METHODS: Over 4196 blood samples of meropenem and vaborbactam (n = 414 subjects) in adults, together with 114 blood samples (n = 39) in paediatric patients aged 3 months to 18 years were available for this analysis. Data were analysed using a population with prior information from a pharmacokinetic model in adults to inform parameter estimation in children. Simulations were performed to assess the suitability of different dosing regimens to achieve adequate probability of target attainment (PTA).

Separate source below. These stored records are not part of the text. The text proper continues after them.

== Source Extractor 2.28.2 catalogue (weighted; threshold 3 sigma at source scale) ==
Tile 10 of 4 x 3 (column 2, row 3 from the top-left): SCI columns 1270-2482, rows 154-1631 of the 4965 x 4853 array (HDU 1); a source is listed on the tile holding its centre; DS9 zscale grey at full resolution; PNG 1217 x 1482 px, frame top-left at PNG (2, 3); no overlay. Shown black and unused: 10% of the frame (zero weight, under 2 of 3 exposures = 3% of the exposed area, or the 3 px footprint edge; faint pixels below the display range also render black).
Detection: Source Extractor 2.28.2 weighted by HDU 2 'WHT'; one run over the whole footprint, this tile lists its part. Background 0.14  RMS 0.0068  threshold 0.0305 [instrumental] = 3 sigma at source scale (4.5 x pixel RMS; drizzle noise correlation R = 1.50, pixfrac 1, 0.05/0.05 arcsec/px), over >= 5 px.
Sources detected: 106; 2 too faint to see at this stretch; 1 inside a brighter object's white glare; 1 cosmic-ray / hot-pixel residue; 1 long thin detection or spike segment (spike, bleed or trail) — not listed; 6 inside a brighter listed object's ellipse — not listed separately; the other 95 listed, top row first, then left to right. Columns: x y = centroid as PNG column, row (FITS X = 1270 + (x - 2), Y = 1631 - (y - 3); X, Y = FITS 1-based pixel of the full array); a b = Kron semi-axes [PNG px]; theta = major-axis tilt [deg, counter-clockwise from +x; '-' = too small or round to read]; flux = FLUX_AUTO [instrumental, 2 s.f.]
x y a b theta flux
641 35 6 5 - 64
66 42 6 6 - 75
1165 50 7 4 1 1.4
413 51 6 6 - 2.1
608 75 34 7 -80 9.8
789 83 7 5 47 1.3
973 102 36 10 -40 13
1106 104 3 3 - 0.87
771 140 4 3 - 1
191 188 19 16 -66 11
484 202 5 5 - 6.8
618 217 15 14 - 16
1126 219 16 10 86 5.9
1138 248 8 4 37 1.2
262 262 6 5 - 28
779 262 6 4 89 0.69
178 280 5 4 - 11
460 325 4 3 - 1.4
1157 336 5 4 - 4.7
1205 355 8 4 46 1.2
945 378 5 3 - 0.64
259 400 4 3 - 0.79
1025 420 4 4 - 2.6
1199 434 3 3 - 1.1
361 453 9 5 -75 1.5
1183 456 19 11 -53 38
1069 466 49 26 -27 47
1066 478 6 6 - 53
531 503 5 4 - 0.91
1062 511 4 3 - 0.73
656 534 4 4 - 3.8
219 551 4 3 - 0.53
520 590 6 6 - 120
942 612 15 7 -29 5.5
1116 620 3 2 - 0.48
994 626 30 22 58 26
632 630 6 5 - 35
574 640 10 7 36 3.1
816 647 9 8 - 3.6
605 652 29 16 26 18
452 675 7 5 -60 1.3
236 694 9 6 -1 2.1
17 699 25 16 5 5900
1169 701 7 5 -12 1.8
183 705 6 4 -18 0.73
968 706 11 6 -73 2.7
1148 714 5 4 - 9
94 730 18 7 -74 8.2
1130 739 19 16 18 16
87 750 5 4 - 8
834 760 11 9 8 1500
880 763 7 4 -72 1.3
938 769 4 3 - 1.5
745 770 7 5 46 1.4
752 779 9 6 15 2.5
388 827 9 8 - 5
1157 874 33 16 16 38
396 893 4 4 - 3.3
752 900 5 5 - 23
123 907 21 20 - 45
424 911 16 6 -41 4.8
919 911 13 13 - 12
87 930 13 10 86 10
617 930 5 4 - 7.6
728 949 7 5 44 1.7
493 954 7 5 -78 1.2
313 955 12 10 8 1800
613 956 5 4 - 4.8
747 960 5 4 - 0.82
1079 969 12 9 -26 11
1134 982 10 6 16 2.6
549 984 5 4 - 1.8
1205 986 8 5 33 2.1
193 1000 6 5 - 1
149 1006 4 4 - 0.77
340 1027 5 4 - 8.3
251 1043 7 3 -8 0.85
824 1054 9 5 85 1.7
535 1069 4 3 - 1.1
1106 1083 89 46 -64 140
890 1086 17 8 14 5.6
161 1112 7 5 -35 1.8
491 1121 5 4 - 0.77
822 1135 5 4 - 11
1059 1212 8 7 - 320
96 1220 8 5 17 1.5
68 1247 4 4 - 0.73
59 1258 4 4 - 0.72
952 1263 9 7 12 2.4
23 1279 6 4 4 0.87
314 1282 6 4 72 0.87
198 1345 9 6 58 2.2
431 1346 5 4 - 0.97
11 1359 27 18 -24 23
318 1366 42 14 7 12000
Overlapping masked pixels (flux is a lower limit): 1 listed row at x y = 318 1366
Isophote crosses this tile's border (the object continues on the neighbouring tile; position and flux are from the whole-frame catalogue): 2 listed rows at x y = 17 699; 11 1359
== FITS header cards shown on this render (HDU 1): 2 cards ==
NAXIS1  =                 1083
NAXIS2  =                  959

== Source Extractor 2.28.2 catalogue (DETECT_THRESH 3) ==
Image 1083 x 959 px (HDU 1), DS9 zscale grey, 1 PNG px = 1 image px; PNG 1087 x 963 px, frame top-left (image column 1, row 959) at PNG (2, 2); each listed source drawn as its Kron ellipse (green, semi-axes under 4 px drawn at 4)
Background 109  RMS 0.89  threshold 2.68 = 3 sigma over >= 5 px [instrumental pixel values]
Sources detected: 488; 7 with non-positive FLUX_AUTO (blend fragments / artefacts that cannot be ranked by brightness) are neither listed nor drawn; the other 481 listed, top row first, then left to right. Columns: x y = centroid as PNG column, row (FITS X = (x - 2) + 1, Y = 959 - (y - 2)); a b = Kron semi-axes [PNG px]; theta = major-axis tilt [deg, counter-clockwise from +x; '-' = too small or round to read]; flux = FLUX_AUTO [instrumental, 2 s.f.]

RESULTS: Meropenem/vaborbactam PK was described with two-compartment models with first-order elimination. Body weight and CLcr were significant covariates on the disposition of both drugs. A maturation function was evaluated to explore changes in clearance in neonates. PTA ≥90% was derived for children aged ≥3 months after 3.5-h IV infusion of 40 mg/kg Q8h of both meropenem and vaborbactam and 2 g/2 g for those ≥50 kg. Extrapolation of disposition parameters suggest that adequate PTA is achieved after a 3.5-h IV infusion of 20 mg/kg for neonates and infants (3 months).
CONCLUSIONS: An integrated analysis of adult and paediatric data allowed accurate description of sparsely sampled meropenem/vaborbactam PK in paediatric patients and provided recommendations for the dosing in neonates and infants (3 months).
方法:成人超过4196份美罗培南和伐巴坦血样(n=414名受试者),连同年龄在3个月至18岁的儿科患者的114份血液样本(n=39)可用于本分析.使用具有来自成人药代动力学模型的先验信息的人群分析数据,以告知儿童的参数估计。进行模拟以评估不同给药方案实现目标(PTA)的适当概率的适合性。
结果:美罗培南/vaborbactamPK用具有一阶消除的两室模型进行了描述。体重和CLcr是两种药物处置的重要协变量。评估了成熟功能以探索新生儿清除率的变化。对于年龄≥3个月的儿童,在静脉输注美罗培南和vaborbactam的40mg/kgQ8h以及≥50kg的2g/2g后,得出PTA≥90%。配置参数的外推表明,新生儿和婴儿(3个月)在静脉输注20mg/kg3.5小时后即可获得足够的PTA。
结论:对成人和儿科数据的综合分析可以准确描述儿科患者中稀疏地采样的美罗培南/伐巴坦PK,并为新生儿和婴儿(3个月)的给药提供建议。